He offers three strategies that assist in cultivating mental toughness.
Firstly, it is about defining what mental toughness means to you and this could include going one month without missing a workout, delivering your work ahead of schedule for two days in a row, or calling one friend to catch up every Saturday this month.
“Whatever it is, be clear about what you’re going after.
“Mental toughness is an abstract quality, but in the real world, it’s tied to concrete actions.
“You can’t magically think your way to becoming mentally tough, you prove it to yourself by doing something in real life.”
Secondly, he says mental toughness is built through small, physical wins.
“Mental toughness is like a muscle and it is built through small wins.
“It’s the individual choices that we make on a daily basis that build our ‘mental toughness muscle’.
“We all want mental strength, but you can’t think your way to it. It’s your physical actions that prove your mental fortitude.”
Finally, he says mental toughness is about your habits, not your motivation.
It’s about building the daily habits that allow you to stick to a schedule and overcome challenges and distractions over and over and over again
“It’s about building the daily habits that allow you to stick to a schedule and overcome challenges and distractions over and over and over again.

» **What the exercise asks**
Can you carry on the passage about building mental toughness, starting after its last sentence?

» **Excerpted data**
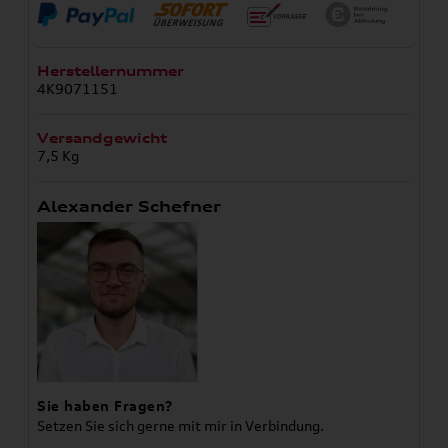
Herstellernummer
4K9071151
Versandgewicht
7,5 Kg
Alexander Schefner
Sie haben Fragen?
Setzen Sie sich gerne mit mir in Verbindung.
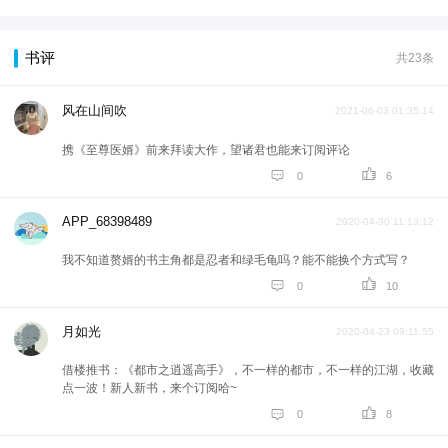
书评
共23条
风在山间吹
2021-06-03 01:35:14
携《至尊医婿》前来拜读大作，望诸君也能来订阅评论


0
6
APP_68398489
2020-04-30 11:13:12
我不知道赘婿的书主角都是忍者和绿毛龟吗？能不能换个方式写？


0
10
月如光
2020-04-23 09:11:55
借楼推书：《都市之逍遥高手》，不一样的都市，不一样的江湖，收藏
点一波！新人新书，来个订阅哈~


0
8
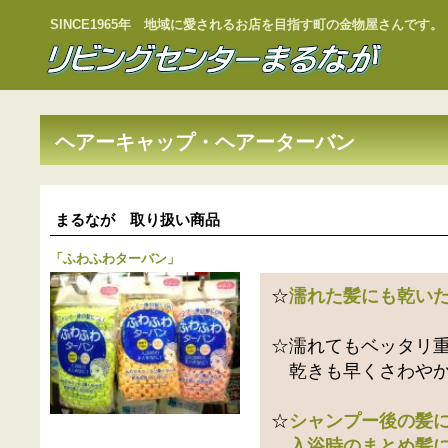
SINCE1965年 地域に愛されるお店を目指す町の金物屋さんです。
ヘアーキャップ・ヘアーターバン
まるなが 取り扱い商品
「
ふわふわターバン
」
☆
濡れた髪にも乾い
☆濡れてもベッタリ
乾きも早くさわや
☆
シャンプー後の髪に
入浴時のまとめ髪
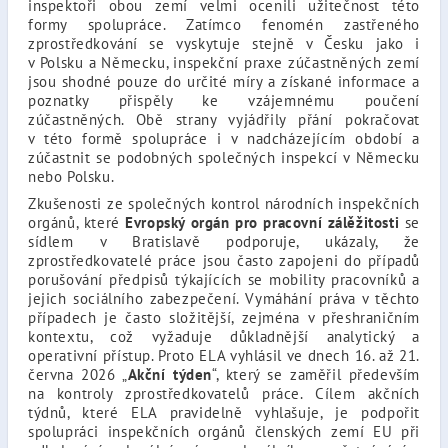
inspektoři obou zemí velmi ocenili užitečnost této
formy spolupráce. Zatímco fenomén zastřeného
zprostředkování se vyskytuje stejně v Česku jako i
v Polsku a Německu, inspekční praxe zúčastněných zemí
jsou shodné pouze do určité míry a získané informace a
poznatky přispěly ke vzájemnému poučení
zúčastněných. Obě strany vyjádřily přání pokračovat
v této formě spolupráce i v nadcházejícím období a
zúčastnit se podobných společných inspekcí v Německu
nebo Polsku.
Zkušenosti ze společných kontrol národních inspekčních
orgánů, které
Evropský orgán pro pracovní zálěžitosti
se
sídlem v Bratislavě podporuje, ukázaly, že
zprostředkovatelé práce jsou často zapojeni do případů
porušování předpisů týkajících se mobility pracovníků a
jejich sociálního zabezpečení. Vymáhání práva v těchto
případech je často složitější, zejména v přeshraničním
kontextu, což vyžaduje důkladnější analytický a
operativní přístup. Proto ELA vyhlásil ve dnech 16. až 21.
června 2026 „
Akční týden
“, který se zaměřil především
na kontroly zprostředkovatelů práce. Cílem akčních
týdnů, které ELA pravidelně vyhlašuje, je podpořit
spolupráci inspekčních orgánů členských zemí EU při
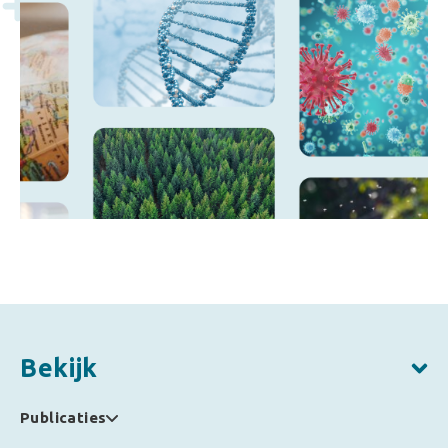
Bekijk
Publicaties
==
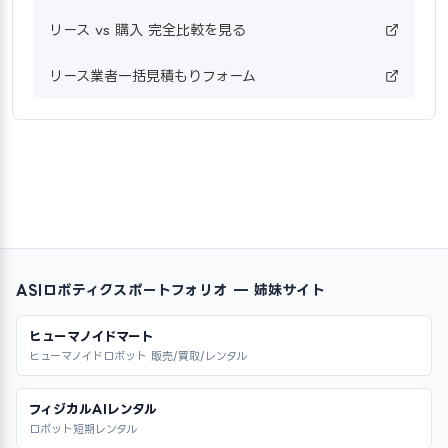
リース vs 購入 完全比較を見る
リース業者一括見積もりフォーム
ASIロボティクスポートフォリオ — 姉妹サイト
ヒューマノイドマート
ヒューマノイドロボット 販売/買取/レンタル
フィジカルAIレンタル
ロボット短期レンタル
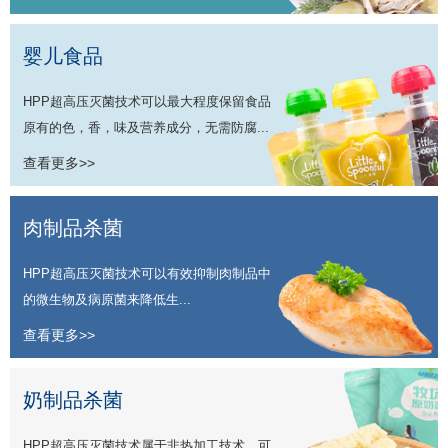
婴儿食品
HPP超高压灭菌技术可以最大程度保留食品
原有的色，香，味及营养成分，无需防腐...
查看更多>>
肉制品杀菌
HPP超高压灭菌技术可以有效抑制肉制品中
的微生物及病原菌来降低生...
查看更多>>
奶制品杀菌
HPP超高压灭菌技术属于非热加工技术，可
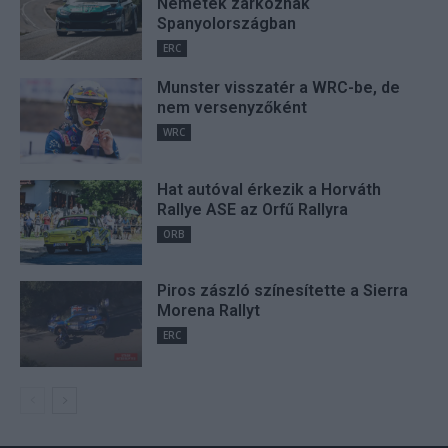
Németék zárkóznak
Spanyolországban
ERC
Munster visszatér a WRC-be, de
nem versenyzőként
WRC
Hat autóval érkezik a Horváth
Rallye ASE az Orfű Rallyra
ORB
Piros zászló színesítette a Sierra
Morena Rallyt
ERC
---
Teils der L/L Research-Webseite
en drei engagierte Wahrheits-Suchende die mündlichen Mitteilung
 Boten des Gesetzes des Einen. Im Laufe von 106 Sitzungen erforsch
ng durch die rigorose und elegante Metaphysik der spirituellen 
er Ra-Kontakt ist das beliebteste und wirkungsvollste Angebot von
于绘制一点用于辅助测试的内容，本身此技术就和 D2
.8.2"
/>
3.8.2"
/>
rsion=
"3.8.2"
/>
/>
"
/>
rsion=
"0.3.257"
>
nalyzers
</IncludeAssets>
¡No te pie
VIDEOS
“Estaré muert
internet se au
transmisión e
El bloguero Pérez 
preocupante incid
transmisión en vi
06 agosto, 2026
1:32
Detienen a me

» **Exercise answer**
“Mentally tough people don’t have to be more courageous, more talented, or more intelligent — just more consistent.
“Mentally tough people develop systems that help them focus on the important stuff regardless of how many obstacles life puts in front of them.
“It’s their habits that form the foundation of their mental beliefs and ultimately set them apart.
“Mental toughness comes down to your habits.
“It’s about doing the things you know you’re supposed to do on a more consistent basis.
“It’s about your dedication to daily practice and your ability to stick to a schedule,” says Clear.
Just like the woman who walks or runs up and down my street four times, twice a day.